* EXERCISE DESCRIPTION *
Report each line of the records below that contains the word "Luyken", copying the line in full.

Page images and extracted text
☆ ☆ ☆ ☆ ☆

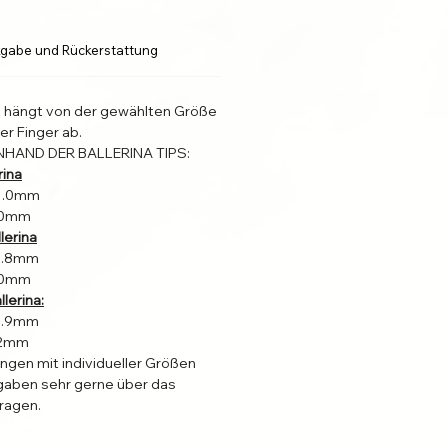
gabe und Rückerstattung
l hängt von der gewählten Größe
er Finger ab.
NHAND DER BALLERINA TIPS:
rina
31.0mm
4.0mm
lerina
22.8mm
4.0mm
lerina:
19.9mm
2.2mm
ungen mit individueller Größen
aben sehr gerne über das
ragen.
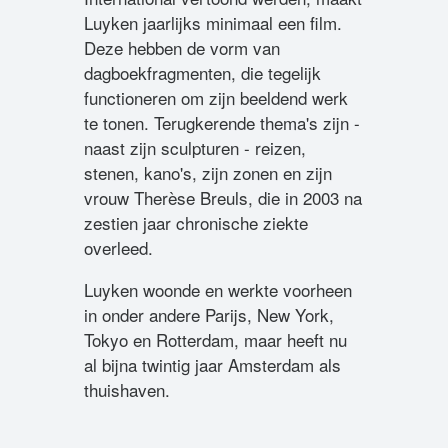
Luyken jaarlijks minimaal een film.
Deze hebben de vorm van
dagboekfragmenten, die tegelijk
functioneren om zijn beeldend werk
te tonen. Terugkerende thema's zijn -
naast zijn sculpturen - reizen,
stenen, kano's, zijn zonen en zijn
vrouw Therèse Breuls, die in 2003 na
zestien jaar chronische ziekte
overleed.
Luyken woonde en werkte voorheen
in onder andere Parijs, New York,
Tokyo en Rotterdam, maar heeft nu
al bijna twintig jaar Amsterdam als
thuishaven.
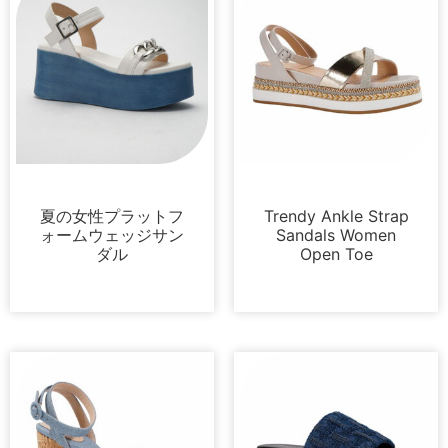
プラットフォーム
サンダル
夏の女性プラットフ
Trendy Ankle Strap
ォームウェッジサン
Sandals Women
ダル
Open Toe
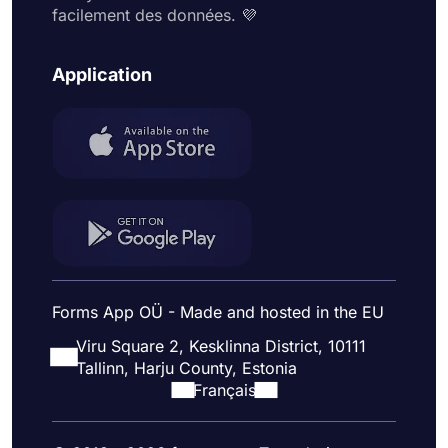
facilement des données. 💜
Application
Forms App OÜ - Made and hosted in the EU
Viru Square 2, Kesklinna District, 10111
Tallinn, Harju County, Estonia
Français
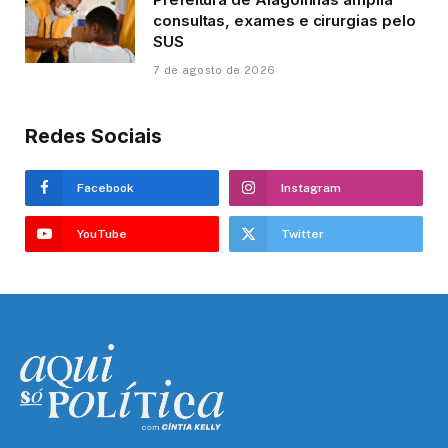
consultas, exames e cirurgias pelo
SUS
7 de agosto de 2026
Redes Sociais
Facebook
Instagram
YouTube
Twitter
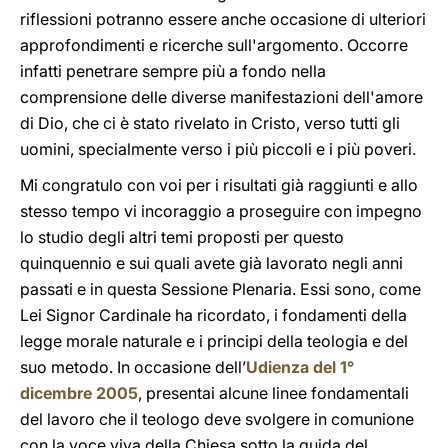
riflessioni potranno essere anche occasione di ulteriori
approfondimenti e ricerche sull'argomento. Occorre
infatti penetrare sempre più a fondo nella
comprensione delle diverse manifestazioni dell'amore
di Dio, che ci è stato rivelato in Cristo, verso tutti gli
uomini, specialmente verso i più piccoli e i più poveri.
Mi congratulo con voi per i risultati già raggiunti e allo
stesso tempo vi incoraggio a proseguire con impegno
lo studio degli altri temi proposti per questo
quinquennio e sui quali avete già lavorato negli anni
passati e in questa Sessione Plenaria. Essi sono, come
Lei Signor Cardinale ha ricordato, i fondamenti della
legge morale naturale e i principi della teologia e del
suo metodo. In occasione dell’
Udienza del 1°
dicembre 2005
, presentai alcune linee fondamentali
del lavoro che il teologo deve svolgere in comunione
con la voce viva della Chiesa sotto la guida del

☆ ☆ ☆ ☆ ☆

* REPLY TO THE EXERCISE *
Luyken jaarlijks minimaal een film.
Luyken woonde en werkte voorheen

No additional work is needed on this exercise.